2. A thrift store painting I saw on my last day in the city...I WANT THIS SO BAD.
3. We watched the sun set from the airport. In a few months, the sun will be up super late.
4. Henri on my laptop, reading the news like the old man that he secretly is. I absolutely love his adorable face.
And then eight billion miles later, seeing the Rockies:
And then flying into Salt Lake City five minutes later, coasting down over the Great Salt Lake.
I know it may not seem like much to people. People look at places with greenery and trees and gorgeous glorious architecture and their breath gets taken away. They see photos of my European adventures and get excited for the culture. I talk about the desert and people get uninterested, or they get that look on their face like they want to go take a shower. I get it, maybe that salty lake up there isn't your idea of paradise.

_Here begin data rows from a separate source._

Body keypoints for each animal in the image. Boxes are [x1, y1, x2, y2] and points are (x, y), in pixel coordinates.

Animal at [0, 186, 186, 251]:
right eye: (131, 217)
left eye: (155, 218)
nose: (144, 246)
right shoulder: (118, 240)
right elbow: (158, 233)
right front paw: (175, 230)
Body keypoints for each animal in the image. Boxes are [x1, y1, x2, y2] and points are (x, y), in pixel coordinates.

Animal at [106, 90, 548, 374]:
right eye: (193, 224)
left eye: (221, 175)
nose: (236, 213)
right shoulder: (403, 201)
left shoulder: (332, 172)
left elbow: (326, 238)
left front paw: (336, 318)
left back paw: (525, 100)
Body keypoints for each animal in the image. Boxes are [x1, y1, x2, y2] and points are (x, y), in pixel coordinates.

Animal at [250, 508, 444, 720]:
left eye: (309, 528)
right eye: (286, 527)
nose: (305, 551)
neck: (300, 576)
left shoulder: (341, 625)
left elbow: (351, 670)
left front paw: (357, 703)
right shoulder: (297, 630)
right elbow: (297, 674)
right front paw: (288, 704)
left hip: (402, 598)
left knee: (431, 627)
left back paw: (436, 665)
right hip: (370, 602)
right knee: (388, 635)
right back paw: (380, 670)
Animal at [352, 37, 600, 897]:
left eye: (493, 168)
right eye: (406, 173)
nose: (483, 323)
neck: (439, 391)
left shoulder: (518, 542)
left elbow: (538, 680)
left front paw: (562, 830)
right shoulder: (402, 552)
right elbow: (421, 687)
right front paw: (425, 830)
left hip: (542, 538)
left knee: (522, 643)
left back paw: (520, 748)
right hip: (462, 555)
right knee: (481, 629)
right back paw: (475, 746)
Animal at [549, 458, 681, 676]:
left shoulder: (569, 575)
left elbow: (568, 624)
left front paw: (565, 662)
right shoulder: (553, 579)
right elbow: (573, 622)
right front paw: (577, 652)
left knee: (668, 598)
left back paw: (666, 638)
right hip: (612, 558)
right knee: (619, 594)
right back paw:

But the truth is, it's mine. I used to be the same way; I'd see pictures of the desert or watch Westerns with my dad when I was a kid, and think "well, damn, that looks depressing and terrible." Only when you're physically in the desert can you appreciate just how much life thrives there. And it doesn't thrive there because it was meant to, but in spite of itself, because life is stubborn and will find a root and dig in anywhere it can, and adapt to the harshest of conditions, including a place where the rain literally has salt in it. I like to think that I'm like the desert, living and thriving in spite of the meager handful of a welcome into the world I was given for my first 18 years.
The desert is also big. It's huge, enormous. It will swallow you up whole. And the feeling of humility you get in the desert is one of my favorite experiences. Even flying for hours over an entire ocean doesn't really give you the same humbling emotions, the same smallness, as you get from standing in the desert.
One other reason why I love the desert....well, Salt Lake City really, is because it signifies freedom for me. I had nothing when I came here. I had no hopes of achieving anything, and was just a clueless 18 year old bony kid who had just left college on a whim. I never thought I would write again. I never thought I would paint again. I was just sick and tired of what life in Tennessee meant for me and I wanted something new. Utah was not part of the grand escape plan, it was just the opportunity that arose and I took it. I never expected to love this place. But Salt Lake City welcomed me with open arms back in 2006 and no matter what I've felt or needed or wanted, there has been someone or something here to support me.
When Brigham Young and his dysentery-ridden Mormon crew stepped into the Wasatch Foothills and the President of the Latter-Day Saints declared "This is the Place" I like to imagine two things: one that he was doubled over with stomach cramps due to some horrible pioneer disease (dysentery is funny) and that he felt some sort of divine peace wash over him because he knew that he was coming to a place where he would be free from persecution. Despite the fact that a Mormon leader and I have very different ideas of what we would do in our free time, the thirst for freedom and betterment of our lives is something we could probably relate to.
The point I'm trying to make is that when I flew into Salt Lake City, unsure and scared, I felt a kind of peacefulness that said, "don't worry now, everything will be alright." That was seven years ago, and I've flown back to Salt Lake more times than I can count, from various places. The feeling always occurs. And now, even coming back from my beloved Sweden, even leaving my awesome host family and my kids and my boyfriend 6 billion miles away on another planet, I still felt like I was heading in a direction that would be good for me. Because I will always have a home in Salt Lake City, and that's one of the things I'm most grateful for in my amazing life.